**TEXT SECTION:**
-*-*-

Note: You still have to fix some problems in operators priority management.

fixing an error i cannot spot in main() in C (stuck for hours on it - short program)

i'm having real hard time with my code, and my due date is today. i'm given an error "main.c: In function ‘main’:
main.c:186:7: error: expected declaration or statement at end of input
}".
I've been trying for hours to play with the brackets and fix it but with no luck. i'm hoping you could help me fix it, as you are far more experienced than me.
it's basically a simple program that takes input from stdin(might be from keyboard or from a file using redirection) and applies the following:
1)puts a new line between sentences.
2)doesn't print numbers.
3)if inside a bracket, then letters must be capitalized(bold).
4)put's an uppercase on a first character of a sentence.
5)if not in a bracket nor in a beginning of a sentence, then it should make it a lowercase.
notes:
a)there's no limit on the length of the input, and each sentence can be written on several lines(the input).
b)if a dot (.) is inside a brackets, it doesn't make it a new sentence(no need to write a newline).
c)if two dots are given, then it's an empty sentence and should be written like the example.

-*-*-

**RECORD EXTRACTS:**
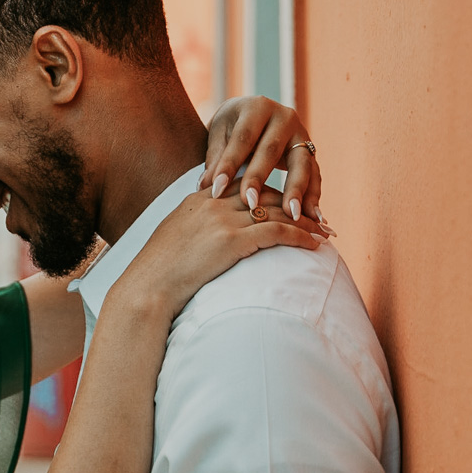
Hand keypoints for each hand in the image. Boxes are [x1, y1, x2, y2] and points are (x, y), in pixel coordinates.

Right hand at [111, 186, 324, 327]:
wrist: (147, 288)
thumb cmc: (157, 274)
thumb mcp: (174, 239)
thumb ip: (194, 229)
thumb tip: (207, 238)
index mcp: (199, 199)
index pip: (244, 184)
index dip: (270, 192)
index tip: (288, 202)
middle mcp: (213, 203)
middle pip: (265, 193)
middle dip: (295, 202)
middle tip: (317, 214)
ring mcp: (223, 220)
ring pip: (277, 210)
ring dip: (305, 220)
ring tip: (325, 231)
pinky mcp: (232, 241)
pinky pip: (276, 231)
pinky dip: (300, 236)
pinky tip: (315, 244)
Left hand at [201, 96, 332, 230]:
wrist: (253, 117)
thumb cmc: (231, 127)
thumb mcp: (219, 134)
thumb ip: (215, 158)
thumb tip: (206, 186)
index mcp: (257, 107)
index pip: (242, 138)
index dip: (229, 164)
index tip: (217, 191)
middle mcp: (284, 116)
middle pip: (272, 150)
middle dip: (260, 179)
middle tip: (250, 205)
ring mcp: (302, 134)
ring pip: (301, 164)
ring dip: (297, 191)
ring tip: (292, 216)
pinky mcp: (311, 152)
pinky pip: (315, 175)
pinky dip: (314, 197)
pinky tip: (313, 217)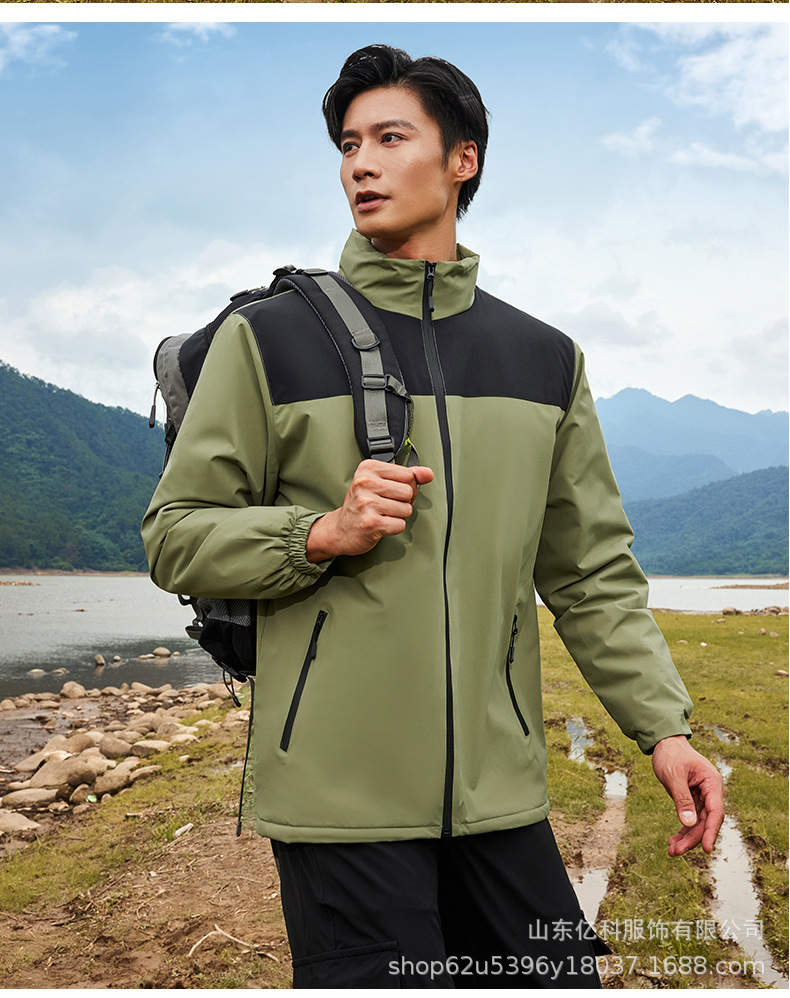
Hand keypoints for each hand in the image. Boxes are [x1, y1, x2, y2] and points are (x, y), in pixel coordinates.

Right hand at [306, 459, 433, 561]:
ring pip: (406, 509)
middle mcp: (365, 483)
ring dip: (398, 516)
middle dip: (403, 502)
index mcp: (368, 469)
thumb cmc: (361, 505)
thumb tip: (428, 474)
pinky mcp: (371, 523)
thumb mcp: (380, 483)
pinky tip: (380, 524)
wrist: (340, 529)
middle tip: (386, 506)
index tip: (391, 492)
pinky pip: (400, 525)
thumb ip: (407, 476)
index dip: (406, 487)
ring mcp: (367, 503)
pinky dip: (394, 528)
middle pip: (408, 492)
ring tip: (382, 515)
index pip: (408, 475)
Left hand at [651, 735, 724, 856]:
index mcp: (712, 783)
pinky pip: (690, 819)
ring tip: (672, 851)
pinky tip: (673, 842)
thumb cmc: (671, 755)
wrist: (665, 743)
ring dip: (686, 838)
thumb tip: (689, 824)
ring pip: (698, 823)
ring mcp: (702, 797)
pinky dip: (683, 830)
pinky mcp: (693, 800)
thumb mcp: (673, 775)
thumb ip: (682, 798)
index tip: (706, 849)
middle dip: (693, 838)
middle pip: (706, 821)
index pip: (716, 812)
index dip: (711, 831)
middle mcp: (711, 792)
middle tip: (675, 852)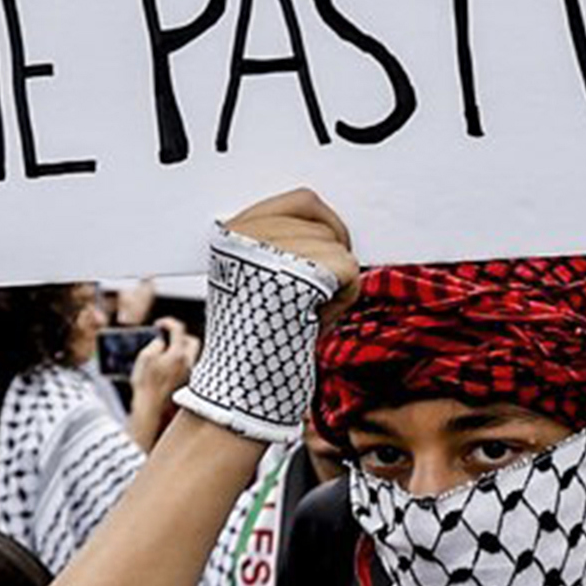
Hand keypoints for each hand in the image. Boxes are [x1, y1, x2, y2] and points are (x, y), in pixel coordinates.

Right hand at [125, 318, 200, 448]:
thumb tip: (161, 342)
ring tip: (166, 352)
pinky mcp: (188, 385)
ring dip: (180, 350)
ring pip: (191, 355)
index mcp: (178, 354)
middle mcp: (188, 363)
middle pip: (191, 341)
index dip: (168, 322)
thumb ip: (155, 345)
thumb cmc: (145, 386)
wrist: (150, 410)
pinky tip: (168, 367)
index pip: (179, 329)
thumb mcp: (144, 358)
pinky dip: (180, 363)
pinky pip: (188, 368)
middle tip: (166, 337)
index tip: (160, 324)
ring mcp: (190, 375)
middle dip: (180, 336)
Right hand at [187, 189, 358, 445]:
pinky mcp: (305, 269)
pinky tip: (315, 322)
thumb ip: (283, 250)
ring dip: (335, 285)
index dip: (323, 229)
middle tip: (313, 297)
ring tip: (304, 314)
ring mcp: (276, 248)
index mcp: (234, 231)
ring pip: (341, 248)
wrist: (243, 385)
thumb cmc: (254, 342)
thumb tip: (331, 230)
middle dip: (331, 258)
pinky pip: (352, 272)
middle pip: (326, 222)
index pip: (303, 200)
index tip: (322, 261)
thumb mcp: (257, 281)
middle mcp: (250, 231)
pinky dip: (344, 302)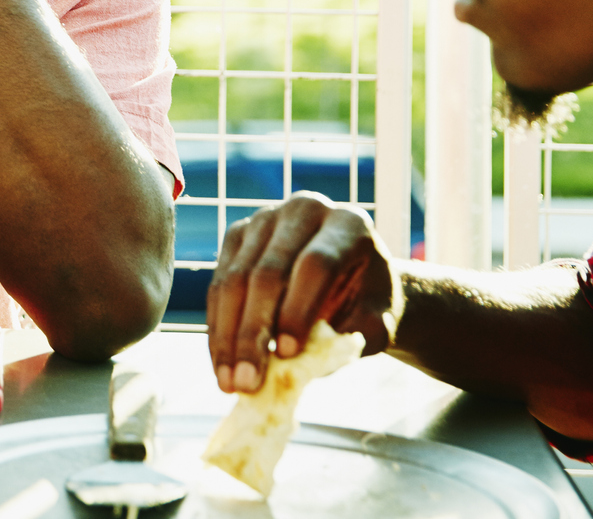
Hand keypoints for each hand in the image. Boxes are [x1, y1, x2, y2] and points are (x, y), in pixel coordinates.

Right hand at [205, 192, 401, 393]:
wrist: (354, 280)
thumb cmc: (366, 305)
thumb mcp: (374, 325)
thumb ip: (349, 342)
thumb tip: (297, 367)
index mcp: (348, 225)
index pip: (316, 264)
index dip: (298, 309)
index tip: (286, 354)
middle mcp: (303, 211)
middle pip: (267, 272)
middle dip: (253, 333)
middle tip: (247, 381)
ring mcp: (263, 219)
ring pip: (234, 279)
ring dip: (228, 336)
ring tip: (229, 382)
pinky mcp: (236, 235)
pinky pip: (218, 285)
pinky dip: (218, 328)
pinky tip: (220, 363)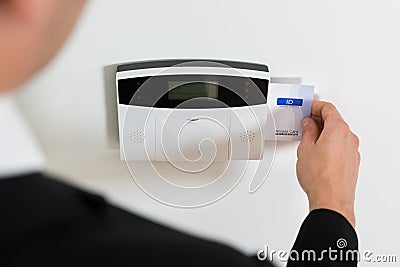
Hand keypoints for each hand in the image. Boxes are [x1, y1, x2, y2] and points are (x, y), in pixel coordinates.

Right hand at [296, 101, 359, 226]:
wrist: (331, 200)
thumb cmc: (320, 177)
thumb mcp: (305, 148)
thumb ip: (308, 131)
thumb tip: (308, 125)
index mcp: (338, 129)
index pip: (328, 109)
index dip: (315, 106)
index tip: (307, 108)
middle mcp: (349, 138)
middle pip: (335, 120)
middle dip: (319, 120)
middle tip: (305, 122)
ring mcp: (352, 151)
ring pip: (338, 134)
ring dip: (324, 133)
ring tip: (308, 139)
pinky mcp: (352, 162)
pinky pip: (341, 146)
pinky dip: (330, 144)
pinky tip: (317, 152)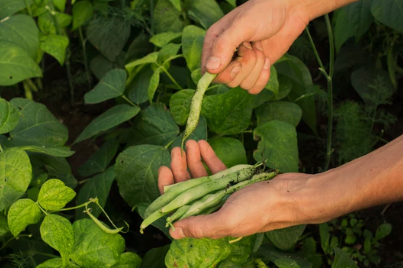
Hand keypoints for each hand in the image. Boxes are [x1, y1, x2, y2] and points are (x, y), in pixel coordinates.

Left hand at [158, 140, 347, 239]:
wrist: (292, 194)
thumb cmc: (260, 209)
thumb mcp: (227, 220)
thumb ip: (200, 225)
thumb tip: (173, 230)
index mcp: (209, 222)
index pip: (180, 206)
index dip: (169, 189)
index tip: (165, 169)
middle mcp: (214, 209)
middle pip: (189, 188)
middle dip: (180, 169)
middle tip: (177, 150)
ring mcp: (224, 194)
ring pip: (202, 176)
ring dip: (193, 160)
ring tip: (189, 143)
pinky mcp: (235, 182)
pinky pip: (217, 169)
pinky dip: (209, 157)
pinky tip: (203, 144)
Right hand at [203, 0, 309, 93]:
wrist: (288, 12)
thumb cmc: (262, 12)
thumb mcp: (241, 26)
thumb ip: (224, 46)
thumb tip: (210, 70)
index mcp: (214, 44)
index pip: (208, 72)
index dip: (223, 73)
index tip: (237, 62)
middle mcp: (225, 57)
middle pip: (227, 81)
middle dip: (245, 65)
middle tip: (252, 46)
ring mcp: (240, 66)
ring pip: (243, 85)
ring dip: (256, 68)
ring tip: (260, 48)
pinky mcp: (254, 72)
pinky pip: (253, 88)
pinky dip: (263, 77)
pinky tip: (267, 61)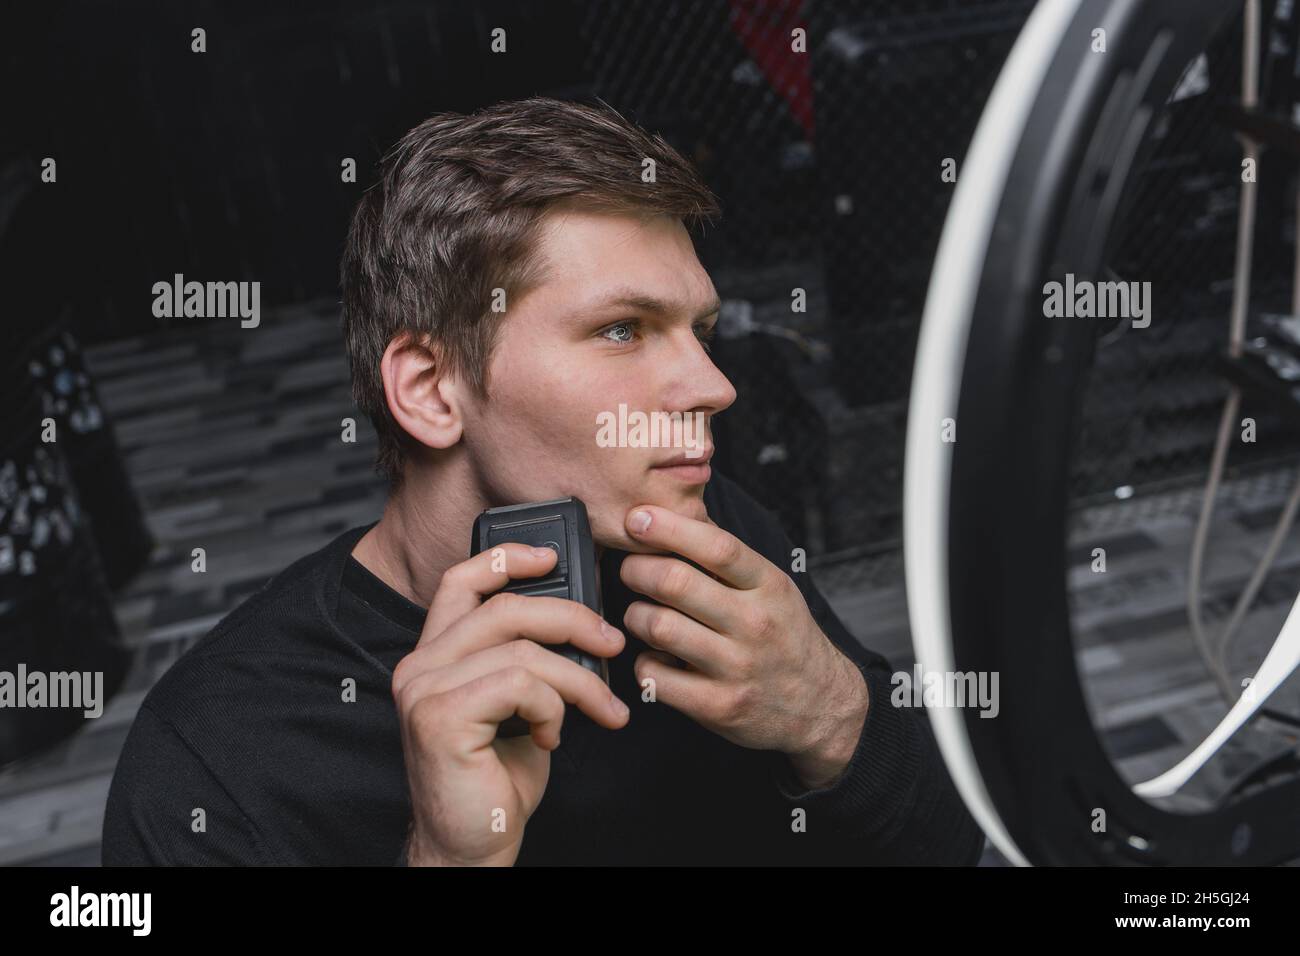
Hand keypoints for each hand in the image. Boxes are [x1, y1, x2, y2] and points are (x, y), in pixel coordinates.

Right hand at [392, 543, 629, 865]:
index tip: (553, 557)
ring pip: (524, 650)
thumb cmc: (494, 780)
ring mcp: (424, 690)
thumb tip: (581, 625)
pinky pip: (521, 684)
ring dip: (578, 680)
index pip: (461, 582)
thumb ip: (527, 661)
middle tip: (612, 646)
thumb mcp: (516, 706)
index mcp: (435, 655)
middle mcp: (420, 666)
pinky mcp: (441, 717)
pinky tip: (551, 737)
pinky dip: (553, 708)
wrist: (471, 845)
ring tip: (599, 710)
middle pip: (506, 608)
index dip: (507, 558)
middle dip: (573, 619)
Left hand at [620, 505, 869, 790]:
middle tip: (630, 570)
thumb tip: (672, 514)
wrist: (821, 705)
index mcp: (768, 585)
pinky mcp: (718, 706)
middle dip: (637, 570)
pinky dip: (643, 663)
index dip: (669, 528)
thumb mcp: (771, 587)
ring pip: (658, 626)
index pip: (717, 547)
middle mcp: (755, 623)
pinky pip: (655, 676)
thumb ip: (726, 557)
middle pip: (675, 582)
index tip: (637, 518)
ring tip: (641, 615)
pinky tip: (655, 657)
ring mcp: (737, 667)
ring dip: (635, 616)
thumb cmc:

-*-*-

**REQUIREMENT:** Quote the forum post about the C compile error above word for word, from "it's basically a" to "it a lowercase.".

**TASK ANSWER:**
it's basically a simple program that takes input from stdin(might be from keyboard or from a file using redirection) and applies the following:
1)puts a new line between sentences.
2)doesn't print numbers.
3)if inside a bracket, then letters must be capitalized(bold).
4)put's an uppercase on a first character of a sentence.
5)if not in a bracket nor in a beginning of a sentence, then it should make it a lowercase.